- _What the task asks_: Determine how many lines in the listing below contain "provided", then give only that number.

- _Extracted data_:
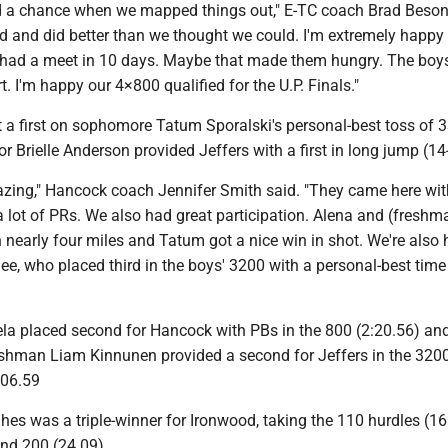
 a chance when we mapped things out," E-TC coach Brad Beson
rd and did better than we thought we could. I'm extremely happy 
t had a meet in 10 days. Maybe that made them hungry. The boy
t. I'm happy our 4×800 qualified for the U.P. Finals."
 a first on sophomore Tatum Sporalski's personal-best toss of 3
or Brielle Anderson provided Jeffers with a first in long jump (14
azing," Hancock coach Jennifer Smith said. "They came here wit
a lot of PRs. We also had great participation. Alena and (freshm
n nearly four miles and Tatum got a nice win in shot. We're also
e, who placed third in the boys' 3200 with a personal-best time
ela placed second for Hancock with PBs in the 800 (2:20.56) an
eshman Liam Kinnunen provided a second for Jeffers in the 3200
:06.59
hes was a triple-winner for Ironwood, taking the 110 hurdles (1
and 200 (24.09)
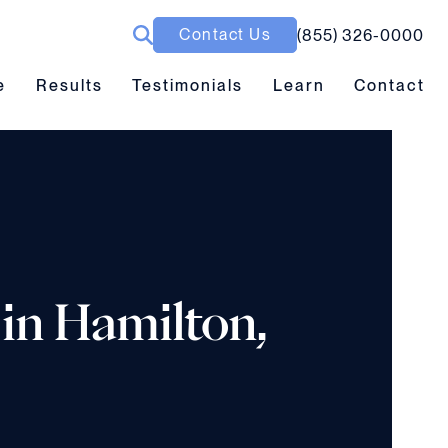
Contact Us
(855) 326-0000
ubmenu toggle
Results submenu toggle
Learn submenu toggle
e
Results
Testimonials
Learn
Contact
 in Hamilton,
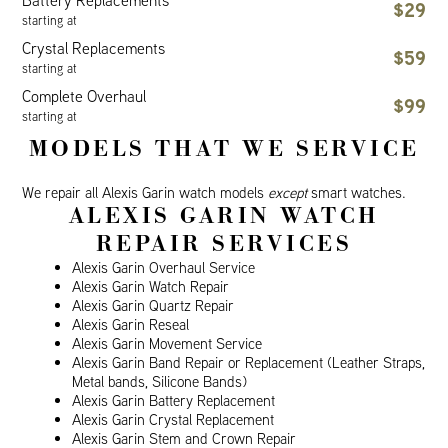
Battery Replacements
$29
starting at
Crystal Replacements
$59
starting at
Complete Overhaul
$99
starting at
MODELS THAT WE SERVICE
We repair all Alexis Garin watch models
except
smart watches.
ALEXIS GARIN WATCH
REPAIR SERVICES
Alexis Garin Overhaul Service
Alexis Garin Watch Repair
Alexis Garin Quartz Repair
Alexis Garin Reseal
Alexis Garin Movement Service
Alexis Garin Band Repair or Replacement (Leather Straps,
Metal bands, Silicone Bands)
Alexis Garin Battery Replacement
Alexis Garin Crystal Replacement
Alexis Garin Stem and Crown Repair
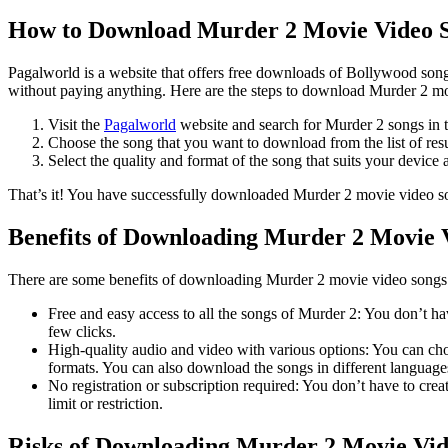
How to Download Murder 2 Movie Video S
Pagalworld is a website that offers free downloads of Bollywood songs
without paying anything. Here are the steps to download Murder 2 m
Visit the
Pagalworld
website and search for Murder 2 songs in t
Choose the song that you want to download from the list of res
Select the quality and format of the song that suits your device a
That’s it! You have successfully downloaded Murder 2 movie video s
Benefits of Downloading Murder 2 Movie 
There are some benefits of downloading Murder 2 movie video songs f
Free and easy access to all the songs of Murder 2: You don’t ha
few clicks.
High-quality audio and video with various options: You can ch
formats. You can also download the songs in different language
No registration or subscription required: You don’t have to c
limit or restriction.
Risks of Downloading Murder 2 Movie Vid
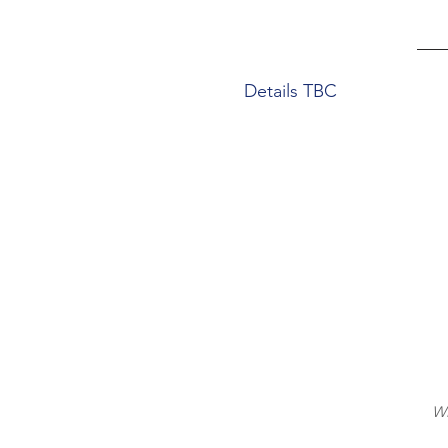
Details TBC
Wi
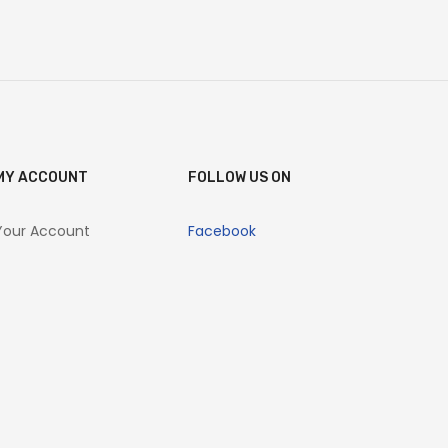
MY ACCOUNT
FOLLOW US ON
Your Account
Facebook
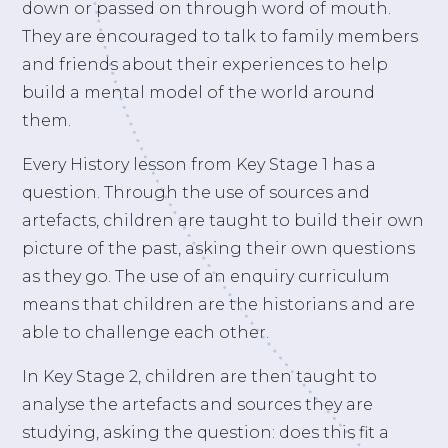
down or passed on through word of mouth.
They are encouraged to talk to family members
and friends about their experiences to help
build a mental model of the world around
them.
Every History lesson from Key Stage 1 has a
question. Through the use of sources and
artefacts, children are taught to build their own
picture of the past, asking their own questions
as they go. The use of an enquiry curriculum
means that children are the historians and are
able to challenge each other.
In Key Stage 2, children are then taught to
analyse the artefacts and sources they are
studying, asking the question: does this fit a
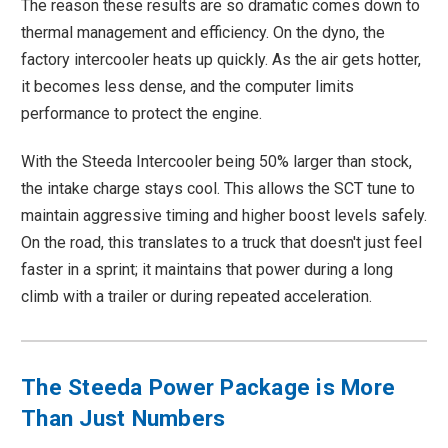
The reason these results are so dramatic comes down to
thermal management and efficiency. On the dyno, the
factory intercooler heats up quickly. As the air gets hotter,
it becomes less dense, and the computer limits
performance to protect the engine.
With the Steeda Intercooler being 50% larger than stock,
the intake charge stays cool. This allows the SCT tune to
maintain aggressive timing and higher boost levels safely.
On the road, this translates to a truck that doesn't just feel
faster in a sprint; it maintains that power during a long
climb with a trailer or during repeated acceleration.
The Steeda Power Package is More
Than Just Numbers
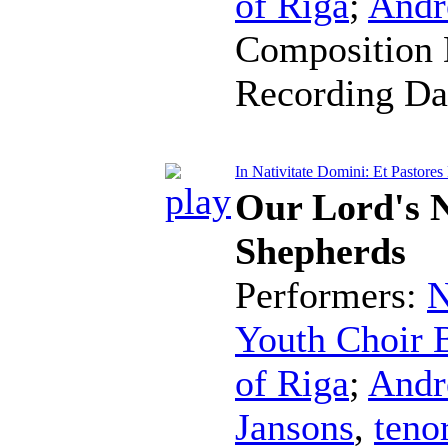
of Riga
;
Andr
Composition 
Recording Da
In Nativitate Domini: Et Pastores
Our Lord's N
Shepherds
Performers:
N
Youth Choir B
of Riga
;
Andr
Jansons
,
teno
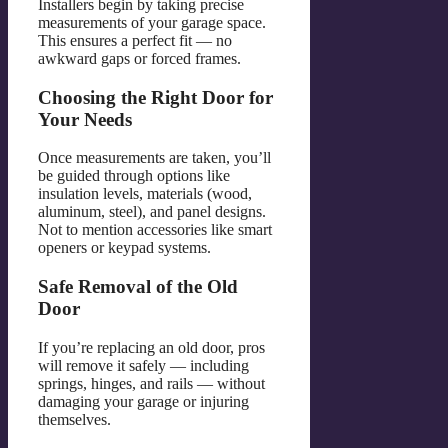
Installers begin by taking precise
measurements of your garage space.
This ensures a perfect fit — no
awkward gaps or forced frames.
Choosing the Right Door for
Your Needs
Once measurements are taken, you’ll
be guided through options like
insulation levels, materials (wood,
aluminum, steel), and panel designs.
Not to mention accessories like smart
openers or keypad systems.
Safe Removal of the Old
Door
If you’re replacing an old door, pros
will remove it safely — including
springs, hinges, and rails — without
damaging your garage or injuring
themselves.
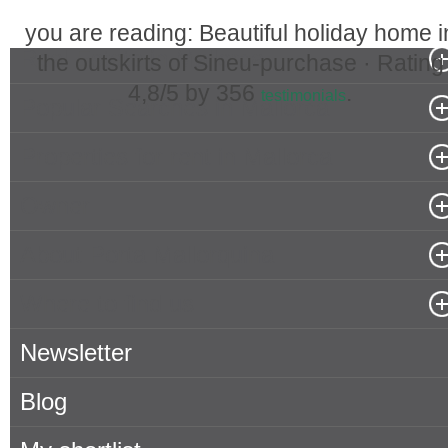
you are reading: Beautiful holiday home i
Real Estate in Mallorca
the outskirts of Sineu-purchase ·
Rating
4,8
/5 by
356
.
testimonials
Popular Searches in Mallorca
Properties for rent in Mallorca
Owner
About Porta Mallorquina
Where to find us
Newsletter
Blog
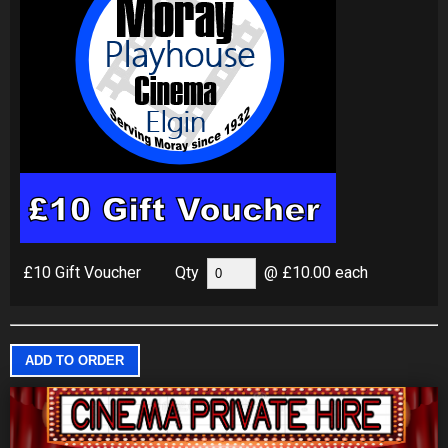
£10 Gift Voucher
Qty
@ £10.00 each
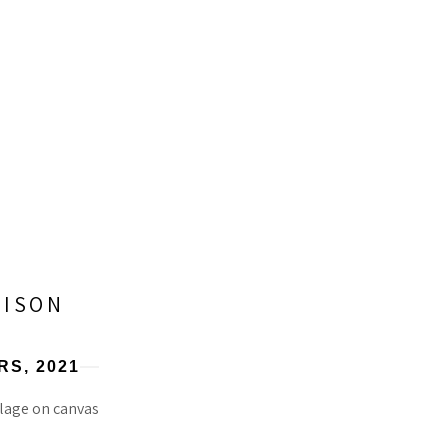
RISON
RS
, 2021
lage on canvas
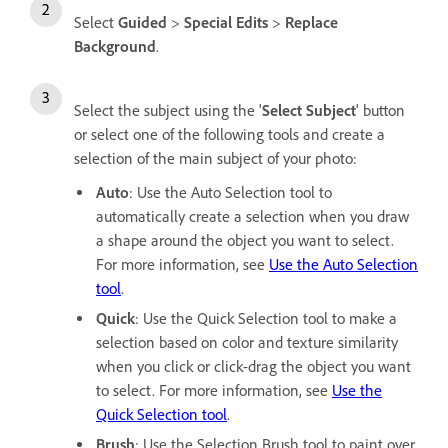
Select
Guided
>
Special Edits
>
Replace
Background
.
Select the subject using the '
Select Subject
' button
or select one of the following tools and create a
selection of the main subject of your photo:
Auto
: Use the Auto Selection tool to
automatically create a selection when you draw
a shape around the object you want to select.
For more information, see
Use the Auto Selection
tool
.
Quick
: Use the Quick Selection tool to make a
selection based on color and texture similarity
when you click or click-drag the object you want
to select. For more information, see
Use the
Quick Selection tool
.
Brush
: Use the Selection Brush tool to paint over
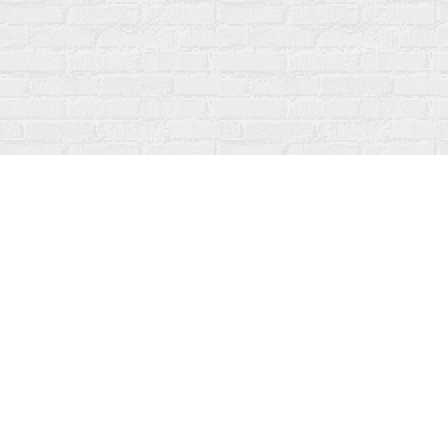
Find us at
Fanfare Books
92 Ontario Street
Stratford
,
ON
Canada
N5A 3H2
Map & Hours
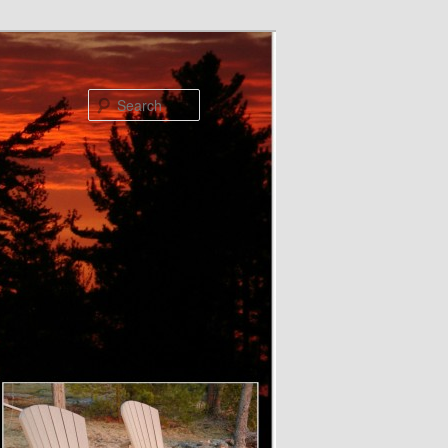
Search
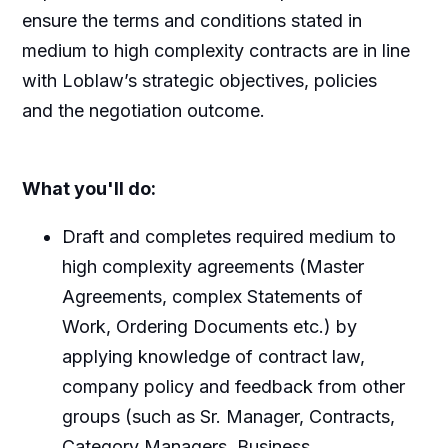
ensure the terms and conditions stated in
medium to high complexity contracts are in line
with Loblaw’s strategic objectives, policies
and the negotiation outcome.
What you'll do:
Draft and completes required medium to
high complexity agreements (Master
Agreements, complex Statements of
Work, Ordering Documents etc.) by
applying knowledge of contract law,
company policy and feedback from other
groups (such as Sr. Manager, Contracts,
Category Managers, Business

- _Exercise answer_: 2